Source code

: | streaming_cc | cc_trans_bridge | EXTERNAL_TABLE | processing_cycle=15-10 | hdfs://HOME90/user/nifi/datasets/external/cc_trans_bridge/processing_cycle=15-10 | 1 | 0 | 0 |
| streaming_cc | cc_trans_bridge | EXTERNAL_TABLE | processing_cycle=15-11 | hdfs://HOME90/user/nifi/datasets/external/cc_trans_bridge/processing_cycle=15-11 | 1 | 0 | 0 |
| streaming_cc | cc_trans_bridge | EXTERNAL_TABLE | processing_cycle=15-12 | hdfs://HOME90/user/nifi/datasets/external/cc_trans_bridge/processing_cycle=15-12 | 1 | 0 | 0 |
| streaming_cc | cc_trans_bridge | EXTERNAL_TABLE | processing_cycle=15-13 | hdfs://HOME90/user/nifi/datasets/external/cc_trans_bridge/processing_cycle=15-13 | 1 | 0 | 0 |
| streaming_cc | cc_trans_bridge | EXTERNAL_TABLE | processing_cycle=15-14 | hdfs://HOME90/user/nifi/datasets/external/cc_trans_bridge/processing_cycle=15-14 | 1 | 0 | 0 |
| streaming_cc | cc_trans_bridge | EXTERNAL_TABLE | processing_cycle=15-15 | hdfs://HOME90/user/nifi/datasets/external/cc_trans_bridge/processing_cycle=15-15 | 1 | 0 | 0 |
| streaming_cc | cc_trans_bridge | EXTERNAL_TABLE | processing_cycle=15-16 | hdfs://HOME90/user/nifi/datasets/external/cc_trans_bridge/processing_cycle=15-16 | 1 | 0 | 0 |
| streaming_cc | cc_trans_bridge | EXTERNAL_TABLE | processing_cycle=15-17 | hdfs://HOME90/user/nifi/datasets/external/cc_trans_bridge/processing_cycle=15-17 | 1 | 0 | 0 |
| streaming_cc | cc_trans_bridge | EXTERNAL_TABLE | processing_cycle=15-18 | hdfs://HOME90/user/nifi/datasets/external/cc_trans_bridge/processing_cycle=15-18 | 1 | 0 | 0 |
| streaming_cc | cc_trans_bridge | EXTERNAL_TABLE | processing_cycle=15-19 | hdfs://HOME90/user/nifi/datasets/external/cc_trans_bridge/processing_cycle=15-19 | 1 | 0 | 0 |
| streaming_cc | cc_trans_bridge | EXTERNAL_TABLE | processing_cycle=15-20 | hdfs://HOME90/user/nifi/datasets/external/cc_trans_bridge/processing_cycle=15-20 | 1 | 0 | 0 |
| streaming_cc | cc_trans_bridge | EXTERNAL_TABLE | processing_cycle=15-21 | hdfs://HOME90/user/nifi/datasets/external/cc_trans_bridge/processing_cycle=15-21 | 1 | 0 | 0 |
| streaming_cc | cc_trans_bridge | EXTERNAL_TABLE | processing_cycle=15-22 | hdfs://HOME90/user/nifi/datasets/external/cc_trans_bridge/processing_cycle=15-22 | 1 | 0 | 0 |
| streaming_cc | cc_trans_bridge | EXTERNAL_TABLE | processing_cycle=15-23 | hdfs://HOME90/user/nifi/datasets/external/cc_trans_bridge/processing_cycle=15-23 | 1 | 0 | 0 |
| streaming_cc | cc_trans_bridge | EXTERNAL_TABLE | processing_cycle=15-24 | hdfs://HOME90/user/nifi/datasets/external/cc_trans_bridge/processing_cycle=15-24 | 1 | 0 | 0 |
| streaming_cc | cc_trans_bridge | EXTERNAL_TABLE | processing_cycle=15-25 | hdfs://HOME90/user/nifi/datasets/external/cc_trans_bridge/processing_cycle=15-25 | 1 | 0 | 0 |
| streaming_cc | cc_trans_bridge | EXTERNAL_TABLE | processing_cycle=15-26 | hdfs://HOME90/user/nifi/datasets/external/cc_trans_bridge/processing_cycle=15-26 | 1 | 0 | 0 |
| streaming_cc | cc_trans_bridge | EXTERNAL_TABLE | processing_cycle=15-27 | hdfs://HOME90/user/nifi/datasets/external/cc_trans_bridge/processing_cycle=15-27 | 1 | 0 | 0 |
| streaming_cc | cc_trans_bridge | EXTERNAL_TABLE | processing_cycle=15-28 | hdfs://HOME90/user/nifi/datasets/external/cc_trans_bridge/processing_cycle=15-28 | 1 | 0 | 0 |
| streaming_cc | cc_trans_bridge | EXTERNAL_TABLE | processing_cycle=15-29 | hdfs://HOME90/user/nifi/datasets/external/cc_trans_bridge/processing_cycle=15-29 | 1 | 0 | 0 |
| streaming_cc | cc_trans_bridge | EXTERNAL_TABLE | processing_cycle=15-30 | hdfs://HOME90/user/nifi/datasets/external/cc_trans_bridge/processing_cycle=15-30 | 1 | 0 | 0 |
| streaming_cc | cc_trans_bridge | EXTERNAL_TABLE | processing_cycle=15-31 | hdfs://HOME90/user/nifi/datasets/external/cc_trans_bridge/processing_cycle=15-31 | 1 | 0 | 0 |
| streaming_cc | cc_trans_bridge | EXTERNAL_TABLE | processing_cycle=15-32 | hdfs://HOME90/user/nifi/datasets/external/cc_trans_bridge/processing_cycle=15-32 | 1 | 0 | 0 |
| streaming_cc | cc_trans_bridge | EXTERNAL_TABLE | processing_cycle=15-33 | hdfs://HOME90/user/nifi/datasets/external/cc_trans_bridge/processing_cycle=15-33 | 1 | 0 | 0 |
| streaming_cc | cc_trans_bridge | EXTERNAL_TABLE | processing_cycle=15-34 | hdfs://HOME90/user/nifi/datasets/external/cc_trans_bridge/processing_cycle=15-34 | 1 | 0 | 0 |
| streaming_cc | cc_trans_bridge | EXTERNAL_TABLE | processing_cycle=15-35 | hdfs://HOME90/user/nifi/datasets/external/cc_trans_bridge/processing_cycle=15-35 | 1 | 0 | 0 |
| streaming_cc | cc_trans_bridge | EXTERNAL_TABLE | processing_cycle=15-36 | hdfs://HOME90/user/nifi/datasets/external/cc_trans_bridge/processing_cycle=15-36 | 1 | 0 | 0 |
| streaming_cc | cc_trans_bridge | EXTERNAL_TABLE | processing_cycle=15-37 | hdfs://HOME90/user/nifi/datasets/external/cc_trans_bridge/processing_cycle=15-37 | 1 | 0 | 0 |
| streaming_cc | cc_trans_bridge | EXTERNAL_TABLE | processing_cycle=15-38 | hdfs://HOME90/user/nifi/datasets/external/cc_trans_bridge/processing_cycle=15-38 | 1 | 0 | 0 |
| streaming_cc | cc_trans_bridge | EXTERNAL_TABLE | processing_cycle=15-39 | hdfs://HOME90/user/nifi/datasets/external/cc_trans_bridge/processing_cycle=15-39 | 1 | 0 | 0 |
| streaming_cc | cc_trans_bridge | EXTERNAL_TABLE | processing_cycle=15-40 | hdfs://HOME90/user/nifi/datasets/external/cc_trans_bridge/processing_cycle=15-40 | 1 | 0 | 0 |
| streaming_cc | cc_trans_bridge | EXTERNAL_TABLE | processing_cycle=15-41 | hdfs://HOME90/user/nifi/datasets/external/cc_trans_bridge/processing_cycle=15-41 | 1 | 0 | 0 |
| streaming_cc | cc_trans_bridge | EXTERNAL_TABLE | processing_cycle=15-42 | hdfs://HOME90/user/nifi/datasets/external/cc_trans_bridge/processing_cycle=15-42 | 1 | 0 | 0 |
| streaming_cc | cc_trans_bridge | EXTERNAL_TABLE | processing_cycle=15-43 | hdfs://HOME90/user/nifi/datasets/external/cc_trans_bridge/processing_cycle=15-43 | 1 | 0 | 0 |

* [WHAT YOU HAVE TO DO]:
Repeat, word for word, the lines from the start of the records to the line that contains "EXTERNAL_TABLE | processing_cycle=15-10", both of them included, and no others.

* [RESPONSE FOR THIS EXERCISE]:
Source code

: | streaming_cc | cc_trans_bridge | EXTERNAL_TABLE | processing_cycle=15-10 | hdfs://HOME90/user/nifi/datasets/external/cc_trans_bridge/processing_cycle=15-10 | 1 | 0 | 0 |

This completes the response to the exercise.